Argentinien

"Geierfonds" sind Sündenböcke

Demonstranten tun ihre Unterstützung für Präsidentin Kirchner kund.
Demonstranten tun ihre Unterstützung für Präsidentin Kirchner kund. © dpa/picture alliance/David Fernandez
Von Benjamin Hammer · 31.07.2014
Die Wut der Argentinier auf die Investoren sei verständlich, kommentiert Redakteur Benjamin Hammer im Deutschlandradio Kultur. Hedgefonds haben das Land an den Rand der Staatspleite gedrängt. Der Fehler liegt im System.
Neulich hat ein Künstler 54.000 Ein-Cent-Münzen in die Innenstadt von Frankfurt gelegt. Mit denen formte er ein Wort: Vertrauen. Dann beobachtete er, was passiert. Nach wenigen Stunden waren die 540 Euro verschwunden. Nun mag der eine oder andere den Raub des schönen Kunstwerks moralisch verwerflich finden und die "Gier im Kapitalismus" anprangern. Der Klau folgte jedoch einer klaren Logik.
Wenn Geld auf der Straße liegt, dann nimmt es sich jemand. Oder anders formuliert: Wenn sich eine Chance zum Geldverdienen ergibt, dann wird sie ergriffen.
So machten es auch die Hedgefonds, die von Argentiniern, den Vereinten Nationen und der Weltbank mit Geiern verglichen werden und Argentinien nun an den Rand einer Staatspleite führen.
Hedgefonds zielen auf die ärmsten Länder
Die Hedgefonds kauften bestehende argentinische Schuldtitel, als diese lächerlich günstig waren. NML Capital zum Beispiel kaufte die Anleihen für 48 Millionen US-Dollar und fordert nun den Ausgabekurs zurück: 832 Millionen.
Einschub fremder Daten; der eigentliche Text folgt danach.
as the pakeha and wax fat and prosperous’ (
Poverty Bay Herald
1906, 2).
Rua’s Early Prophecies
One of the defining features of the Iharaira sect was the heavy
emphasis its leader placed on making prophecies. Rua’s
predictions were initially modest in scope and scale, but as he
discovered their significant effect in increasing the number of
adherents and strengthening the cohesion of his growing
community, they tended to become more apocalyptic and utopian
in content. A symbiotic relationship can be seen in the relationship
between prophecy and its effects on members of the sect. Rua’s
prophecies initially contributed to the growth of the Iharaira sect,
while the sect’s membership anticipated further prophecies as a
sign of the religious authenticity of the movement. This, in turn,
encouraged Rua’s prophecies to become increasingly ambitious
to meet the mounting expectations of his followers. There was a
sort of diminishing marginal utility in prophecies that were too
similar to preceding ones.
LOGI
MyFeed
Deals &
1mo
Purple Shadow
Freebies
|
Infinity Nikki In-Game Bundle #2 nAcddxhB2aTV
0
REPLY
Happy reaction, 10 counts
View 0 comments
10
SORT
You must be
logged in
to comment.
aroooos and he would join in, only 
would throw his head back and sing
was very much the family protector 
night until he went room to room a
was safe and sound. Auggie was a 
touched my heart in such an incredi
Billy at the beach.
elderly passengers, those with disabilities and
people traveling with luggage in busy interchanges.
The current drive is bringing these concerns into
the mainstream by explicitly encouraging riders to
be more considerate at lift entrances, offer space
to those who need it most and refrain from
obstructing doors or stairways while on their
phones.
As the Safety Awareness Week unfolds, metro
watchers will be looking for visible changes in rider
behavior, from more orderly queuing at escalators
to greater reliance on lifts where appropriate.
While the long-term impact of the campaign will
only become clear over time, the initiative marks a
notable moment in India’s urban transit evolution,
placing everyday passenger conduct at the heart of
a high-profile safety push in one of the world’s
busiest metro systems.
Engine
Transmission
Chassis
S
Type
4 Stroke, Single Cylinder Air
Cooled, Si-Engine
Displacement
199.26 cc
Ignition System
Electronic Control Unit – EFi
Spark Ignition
Das wäre mal eben ein Gewinn von 1640 Prozent.
Die Wut der Argentinier auf die Investoren ist verständlich. Die Hedgefonds suchen geradezu nach Ländern in schwierigen Situationen. Eine Tochter von NML hat es gerade auf den Kongo abgesehen, eines der ärmsten Länder der Welt. Doch mit Moral zu argumentieren, ist im Kapitalismus schwierig.
Wenn man so will, dann liegt der Fehler dieser Geschichte nicht bei Argentinien, er liegt auch nicht bei den Hedgefonds, sondern im System.
Denn wie kann es eigentlich sein, dass eine kleine Minderheit von Hedgefonds ein Land in die Nähe der Insolvenz bringt? Zur Erinnerung: Über 90 Prozent der Geldgeber Argentiniens hatten vor Jahren auf einen Großteil ihrer Forderungen verzichtet. Die Hedgefonds hatten sich geweigert. Wenn Argentinien die Forderung der Fonds erfüllt hätte, dann hätten die anderen Gläubiger ebenfalls die volle Summe fordern können. Und das hätte das Land erst Recht in die Pleite geführt.
Globales Insolvenzrecht liegen in den Büro-Schubladen
Sie merken: Es ist kompliziert. Dabei gibt es bereits eine unkomplizierte Regel, die Hedgefonds einen Riegel vorschiebt: Wenn in der Eurozone eine neue Staatsanleihe ausgegeben wird, dann enthält sie meist eine Spezialklausel. Falls eine Mehrheit der Geldgeber auf einen Teil der Forderungen verzichtet, dann müssen die anderen mitziehen. Also auch die so genannten Geier-Fonds. Diese Regel sollte in Zukunft für alle Staatsanleihen gelten.
Gefragt sind außerdem die internationalen Institutionen. Die Ideen für ein globales Insolvenzrecht für Staaten liegen seit 13 Jahren in den Büro-Schubladen des Internationalen Währungsfonds.
Ob 540 Euro auf der Straße oder Staatsanleihen von klammen Staaten: Wenn Geld da ist, werden Menschen danach greifen. Wer sich daran empört, sollte dafür eintreten, die entsprechenden Schlupflöcher zu schließen.